Imagine this for a pitch: a Broadway musical about the making of a fake Broadway musical based on a real TV show about the making of a fake Broadway musical.
If that made you dizzy, you might not have what it takes to work alongside Drew Hodges and Callie Goff, the creative team that was tasked with creating the ad campaign for Smash, a new musical comedy based on a short-lived NBC series from more than a decade ago.
The musical is set to begin preview performances in March at Broadway’s Imperial Theatre. Like the series, it pokes fun at the backstage intrigue and inflated egos that drive the madcap world of New York theater, all while charting the wayward creation of a fictional musical about Marilyn Monroe.
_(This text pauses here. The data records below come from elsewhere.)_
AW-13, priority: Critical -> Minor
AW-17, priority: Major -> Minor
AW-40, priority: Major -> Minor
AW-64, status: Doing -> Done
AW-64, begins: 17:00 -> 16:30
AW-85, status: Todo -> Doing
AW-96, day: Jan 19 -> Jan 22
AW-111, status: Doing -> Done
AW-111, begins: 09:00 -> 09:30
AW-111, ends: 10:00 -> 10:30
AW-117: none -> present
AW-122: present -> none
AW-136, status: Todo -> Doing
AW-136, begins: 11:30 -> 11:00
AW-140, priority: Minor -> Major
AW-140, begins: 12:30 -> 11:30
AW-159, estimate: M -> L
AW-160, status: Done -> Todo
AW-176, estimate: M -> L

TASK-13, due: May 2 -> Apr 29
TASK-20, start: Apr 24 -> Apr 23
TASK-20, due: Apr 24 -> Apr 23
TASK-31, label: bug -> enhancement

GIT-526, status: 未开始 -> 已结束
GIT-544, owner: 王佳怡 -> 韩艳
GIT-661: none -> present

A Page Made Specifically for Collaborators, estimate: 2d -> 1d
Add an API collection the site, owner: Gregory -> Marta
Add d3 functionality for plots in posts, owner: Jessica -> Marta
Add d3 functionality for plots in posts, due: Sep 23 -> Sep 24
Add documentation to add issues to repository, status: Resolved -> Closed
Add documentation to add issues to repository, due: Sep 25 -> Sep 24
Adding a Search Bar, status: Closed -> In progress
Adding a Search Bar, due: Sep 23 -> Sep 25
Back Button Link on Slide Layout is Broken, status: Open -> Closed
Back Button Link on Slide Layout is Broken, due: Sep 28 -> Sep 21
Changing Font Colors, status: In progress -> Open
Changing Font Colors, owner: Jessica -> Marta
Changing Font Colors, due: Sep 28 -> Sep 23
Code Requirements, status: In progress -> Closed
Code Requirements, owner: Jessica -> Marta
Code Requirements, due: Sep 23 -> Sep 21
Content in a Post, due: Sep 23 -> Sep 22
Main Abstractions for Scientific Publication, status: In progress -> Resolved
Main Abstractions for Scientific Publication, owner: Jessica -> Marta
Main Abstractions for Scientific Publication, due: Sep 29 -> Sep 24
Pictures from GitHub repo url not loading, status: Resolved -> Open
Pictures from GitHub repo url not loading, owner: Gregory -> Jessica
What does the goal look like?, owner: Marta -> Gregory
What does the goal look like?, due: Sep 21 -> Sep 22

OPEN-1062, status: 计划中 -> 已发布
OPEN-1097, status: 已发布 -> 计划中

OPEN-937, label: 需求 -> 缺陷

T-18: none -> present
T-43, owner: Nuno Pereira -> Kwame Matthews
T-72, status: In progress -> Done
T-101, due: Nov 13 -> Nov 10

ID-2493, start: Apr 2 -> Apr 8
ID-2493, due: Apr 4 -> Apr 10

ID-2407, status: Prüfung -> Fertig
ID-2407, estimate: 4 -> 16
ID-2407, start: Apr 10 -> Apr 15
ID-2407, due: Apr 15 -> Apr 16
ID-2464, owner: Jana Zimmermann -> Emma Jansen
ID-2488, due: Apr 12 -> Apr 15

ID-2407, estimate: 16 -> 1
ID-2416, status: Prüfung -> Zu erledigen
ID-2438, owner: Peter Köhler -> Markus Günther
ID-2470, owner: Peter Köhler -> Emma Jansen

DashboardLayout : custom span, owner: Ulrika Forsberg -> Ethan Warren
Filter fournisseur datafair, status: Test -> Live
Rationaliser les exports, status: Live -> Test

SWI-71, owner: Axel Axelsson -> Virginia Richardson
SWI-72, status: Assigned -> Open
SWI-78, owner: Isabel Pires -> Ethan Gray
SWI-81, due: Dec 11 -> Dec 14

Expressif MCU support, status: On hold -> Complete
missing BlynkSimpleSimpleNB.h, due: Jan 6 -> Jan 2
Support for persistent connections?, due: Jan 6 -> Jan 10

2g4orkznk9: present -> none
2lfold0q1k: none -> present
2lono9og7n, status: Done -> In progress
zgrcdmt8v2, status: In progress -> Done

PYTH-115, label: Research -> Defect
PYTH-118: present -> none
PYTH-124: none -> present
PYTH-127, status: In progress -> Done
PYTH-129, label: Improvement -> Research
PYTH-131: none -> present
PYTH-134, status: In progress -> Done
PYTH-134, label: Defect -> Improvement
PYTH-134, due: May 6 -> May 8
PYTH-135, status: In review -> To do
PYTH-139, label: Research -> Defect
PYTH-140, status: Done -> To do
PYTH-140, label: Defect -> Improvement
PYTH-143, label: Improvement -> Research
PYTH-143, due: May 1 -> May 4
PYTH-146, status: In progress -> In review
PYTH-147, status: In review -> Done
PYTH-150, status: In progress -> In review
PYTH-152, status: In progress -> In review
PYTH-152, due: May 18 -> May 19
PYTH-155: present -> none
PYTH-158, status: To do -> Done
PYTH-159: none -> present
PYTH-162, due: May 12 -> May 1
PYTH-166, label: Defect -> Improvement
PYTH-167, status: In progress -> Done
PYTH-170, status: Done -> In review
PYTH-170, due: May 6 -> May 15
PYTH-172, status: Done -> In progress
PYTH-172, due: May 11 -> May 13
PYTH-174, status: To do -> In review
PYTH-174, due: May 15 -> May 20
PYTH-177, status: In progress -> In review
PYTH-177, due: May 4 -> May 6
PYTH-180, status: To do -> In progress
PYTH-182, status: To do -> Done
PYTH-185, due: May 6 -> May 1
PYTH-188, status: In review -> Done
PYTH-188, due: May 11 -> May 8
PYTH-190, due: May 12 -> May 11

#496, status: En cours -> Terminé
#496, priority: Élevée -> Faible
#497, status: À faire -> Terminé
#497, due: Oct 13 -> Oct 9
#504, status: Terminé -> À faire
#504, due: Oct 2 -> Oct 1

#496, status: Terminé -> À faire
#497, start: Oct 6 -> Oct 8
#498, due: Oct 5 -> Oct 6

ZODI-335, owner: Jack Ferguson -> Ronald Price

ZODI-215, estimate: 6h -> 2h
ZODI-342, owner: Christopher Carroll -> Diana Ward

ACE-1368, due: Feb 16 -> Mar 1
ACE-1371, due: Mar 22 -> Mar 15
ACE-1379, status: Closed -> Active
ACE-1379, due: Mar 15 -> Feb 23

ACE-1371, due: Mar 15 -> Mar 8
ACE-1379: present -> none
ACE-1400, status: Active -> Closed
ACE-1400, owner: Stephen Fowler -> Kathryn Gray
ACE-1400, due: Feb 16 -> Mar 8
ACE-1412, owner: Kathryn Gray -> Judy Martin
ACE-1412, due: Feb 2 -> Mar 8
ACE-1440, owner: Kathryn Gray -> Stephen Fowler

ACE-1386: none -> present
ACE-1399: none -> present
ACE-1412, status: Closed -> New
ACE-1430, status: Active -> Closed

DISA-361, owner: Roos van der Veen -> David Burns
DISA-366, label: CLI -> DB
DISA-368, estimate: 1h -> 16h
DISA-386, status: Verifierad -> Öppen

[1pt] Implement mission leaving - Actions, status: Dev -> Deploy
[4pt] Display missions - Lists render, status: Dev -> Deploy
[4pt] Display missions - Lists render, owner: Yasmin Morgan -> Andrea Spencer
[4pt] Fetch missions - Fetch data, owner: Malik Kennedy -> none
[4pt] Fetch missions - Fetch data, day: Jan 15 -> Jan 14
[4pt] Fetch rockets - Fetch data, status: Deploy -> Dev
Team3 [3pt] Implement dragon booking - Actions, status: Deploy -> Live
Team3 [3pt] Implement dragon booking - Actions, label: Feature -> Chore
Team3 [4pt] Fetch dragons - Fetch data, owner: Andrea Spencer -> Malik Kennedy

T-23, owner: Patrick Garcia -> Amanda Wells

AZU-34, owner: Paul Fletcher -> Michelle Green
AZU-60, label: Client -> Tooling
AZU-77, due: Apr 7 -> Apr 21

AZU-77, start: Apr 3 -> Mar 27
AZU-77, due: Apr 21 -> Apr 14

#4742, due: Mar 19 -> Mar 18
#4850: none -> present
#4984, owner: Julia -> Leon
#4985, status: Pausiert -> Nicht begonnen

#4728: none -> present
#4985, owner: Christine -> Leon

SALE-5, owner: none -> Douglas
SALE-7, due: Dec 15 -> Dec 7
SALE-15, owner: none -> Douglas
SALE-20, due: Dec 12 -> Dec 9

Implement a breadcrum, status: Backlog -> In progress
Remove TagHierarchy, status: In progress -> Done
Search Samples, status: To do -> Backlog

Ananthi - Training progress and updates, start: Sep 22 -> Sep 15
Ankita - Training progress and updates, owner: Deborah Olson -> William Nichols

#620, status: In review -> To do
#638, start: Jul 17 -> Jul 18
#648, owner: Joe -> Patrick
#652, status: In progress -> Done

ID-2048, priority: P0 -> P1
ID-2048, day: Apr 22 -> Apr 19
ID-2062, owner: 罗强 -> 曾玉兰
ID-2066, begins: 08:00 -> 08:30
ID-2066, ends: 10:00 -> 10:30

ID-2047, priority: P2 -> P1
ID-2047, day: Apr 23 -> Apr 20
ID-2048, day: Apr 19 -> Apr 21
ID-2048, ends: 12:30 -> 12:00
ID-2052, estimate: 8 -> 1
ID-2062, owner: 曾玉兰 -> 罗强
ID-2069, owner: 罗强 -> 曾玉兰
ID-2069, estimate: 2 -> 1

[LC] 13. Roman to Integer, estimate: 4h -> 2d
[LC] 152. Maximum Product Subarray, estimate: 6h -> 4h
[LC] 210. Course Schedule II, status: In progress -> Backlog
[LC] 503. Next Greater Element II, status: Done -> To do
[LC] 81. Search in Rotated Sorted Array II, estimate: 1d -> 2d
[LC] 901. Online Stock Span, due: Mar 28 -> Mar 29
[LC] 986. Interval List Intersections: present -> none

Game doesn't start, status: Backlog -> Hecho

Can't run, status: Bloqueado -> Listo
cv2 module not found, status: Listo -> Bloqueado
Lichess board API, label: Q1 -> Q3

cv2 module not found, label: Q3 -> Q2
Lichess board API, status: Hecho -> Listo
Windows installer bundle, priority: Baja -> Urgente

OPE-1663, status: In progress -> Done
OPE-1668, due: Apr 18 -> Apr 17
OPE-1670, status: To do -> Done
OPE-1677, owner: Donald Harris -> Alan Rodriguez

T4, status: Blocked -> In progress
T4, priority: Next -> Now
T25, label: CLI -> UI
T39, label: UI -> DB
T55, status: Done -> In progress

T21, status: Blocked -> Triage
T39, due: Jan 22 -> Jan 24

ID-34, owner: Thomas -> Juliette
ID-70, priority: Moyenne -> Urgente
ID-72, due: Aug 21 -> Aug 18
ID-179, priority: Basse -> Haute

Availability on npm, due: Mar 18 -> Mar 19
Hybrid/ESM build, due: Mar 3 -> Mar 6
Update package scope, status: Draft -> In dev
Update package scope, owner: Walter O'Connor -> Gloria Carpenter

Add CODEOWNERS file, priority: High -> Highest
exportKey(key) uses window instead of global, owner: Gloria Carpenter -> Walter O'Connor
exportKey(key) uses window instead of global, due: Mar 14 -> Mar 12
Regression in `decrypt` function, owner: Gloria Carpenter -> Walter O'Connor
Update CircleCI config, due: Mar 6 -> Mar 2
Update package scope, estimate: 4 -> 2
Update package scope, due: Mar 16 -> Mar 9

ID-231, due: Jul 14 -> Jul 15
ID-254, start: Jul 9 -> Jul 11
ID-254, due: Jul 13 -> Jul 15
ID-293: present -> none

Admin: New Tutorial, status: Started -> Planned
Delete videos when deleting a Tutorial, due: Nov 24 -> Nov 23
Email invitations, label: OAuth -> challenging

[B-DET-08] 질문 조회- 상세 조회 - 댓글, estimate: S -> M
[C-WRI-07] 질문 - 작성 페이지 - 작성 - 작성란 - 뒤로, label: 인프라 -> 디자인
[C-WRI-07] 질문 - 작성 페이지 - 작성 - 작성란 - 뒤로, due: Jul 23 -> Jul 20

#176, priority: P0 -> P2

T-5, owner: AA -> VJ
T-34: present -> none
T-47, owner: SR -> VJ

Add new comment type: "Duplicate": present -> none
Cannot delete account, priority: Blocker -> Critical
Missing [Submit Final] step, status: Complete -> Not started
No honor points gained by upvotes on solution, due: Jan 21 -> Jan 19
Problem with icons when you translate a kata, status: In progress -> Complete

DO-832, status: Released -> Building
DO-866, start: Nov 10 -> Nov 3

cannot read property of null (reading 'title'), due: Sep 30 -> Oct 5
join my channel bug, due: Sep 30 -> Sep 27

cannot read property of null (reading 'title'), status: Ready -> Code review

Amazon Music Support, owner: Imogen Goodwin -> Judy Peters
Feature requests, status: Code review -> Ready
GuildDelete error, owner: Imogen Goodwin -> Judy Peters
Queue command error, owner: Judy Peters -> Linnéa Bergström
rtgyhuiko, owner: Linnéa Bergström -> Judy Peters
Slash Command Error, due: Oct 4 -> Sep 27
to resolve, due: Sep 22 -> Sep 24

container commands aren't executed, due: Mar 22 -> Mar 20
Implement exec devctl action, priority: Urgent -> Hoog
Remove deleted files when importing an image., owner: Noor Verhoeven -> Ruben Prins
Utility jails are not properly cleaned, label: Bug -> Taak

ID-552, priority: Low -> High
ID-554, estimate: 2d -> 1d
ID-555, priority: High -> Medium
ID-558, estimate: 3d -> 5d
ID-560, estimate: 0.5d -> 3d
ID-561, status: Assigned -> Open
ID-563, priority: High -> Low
Chaos, drama, and plenty of hijinks ensue in anticipation of one unforgettable moment, the kind that Hodges says is uniquely Broadway: a pulsating, blissful, adrenaline-filled opening night.
That’s the moment he sought to recreate for the campaign.
“It’s a really specific American piece of iconography,” Hodges tells Fast Company. “You’re a hit, and people drink too much, and they jump on top of a table and read a review. When you’re in the middle of an opening night like that, it’s kind of funny because it’s this classic idea of what a Broadway opening night is—but it actually still happens.”
Hodges should know. He has worked in the business for well over three decades, helping to create the visual identity for musical hits from Rent to Avenue Q to Hamilton. He founded New York’s SpotCo advertising agency in the 1990s and now works as an independent creative and designer. For Smash, he collaborated with Goff, SpotCo’s managing director and chief creative officer, along with noted portrait photographer Jason Bell.
“We wanted it to be real”
The team captured the impromptu emotional purity of an opening night with an elaborate red-carpet photoshoot that included the entire cast, members of the Broadway press, and plenty of easter eggs for theater lovers.
The result is a splashy campaign that’s as meta as the musical itself, one you can stare at for hours and still find something new. Look closely beyond the red-carpet barricades and you’ll spot theater-industry stalwarts such as NY1’s Frank DiLella, Broadway.com’s Julie James, and Tony-recognized theater publicist Irene Gandy, along with theater-press newcomers, including teen influencer Joel Crump.
Hodges calls it a “Broadway Where’s Waldo?” or maybe a “Sergeant Pepper’s thing.” And it’s not an overly Photoshopped composite. Everyone in the photo is actually there in real time.
“We wanted it to be real,” he says. “That’s the fun of working on Broadway. You get to have these pinch-me moments. We wanted to bring everyone else into that.”
The shoot took place at Pier59 Studios on Manhattan’s West Side and made use of a curved, high-definition screen that stretched some 70 feet wide, projecting the Imperial’s exterior. A 3D title treatment was added once the image was set. (Hodges says his original plan to shoot in front of an actual venue proved logistically impossible given that most Broadway theaters are filled with audiences and people running the shows.”) Outfits had to be built specifically for the photoshoot because costumes for the final production weren’t finished yet.
Goff, who has worked at SpotCo since the beginning of her career, admitted to feeling some trepidation early in the process for Smash when it came time to enlist real-life industry types for the shoot.
“We weren’t sure what was going to happen when we started reaching out to them,” Goff says. “The exciting moment was when we started getting positive responses. For me, that was the moment when I was like, ‘Oh, this could come together. The community is rallying behind this.’”
Plenty of Broadway shows wink and nod at their target audiences with theater references and inside jokes about the business and fandom of Broadway. What makes Smash different is that it is overtly about the business of making theater, an insider comedy for an industry where proximity is everything.
Only time will tell if that premise will work for or against the show when it opens this spring, although putting prominent members of the theater press in your actual campaign is not a bad way to hedge against negative reviews.
If it stumbles, it won’t be for lack of talent: Smash features a score by Marc Shaiman and Scott Wittman; direction by Susan Stroman; and it counts Robert Greenblatt, Neil Meron, and Steven Spielberg as producers. The NBC series was created by playwright Theresa Rebeck.
For Hodges and Goff, the goal was simply to create something entirely new. If Smash doesn’t look like other Broadway campaigns that came before it, well at least it made you look—probably more than once.
“I mean, you could just make a mask logo and call it a day, but I’m a more-is-more kind of person,” Hodges says.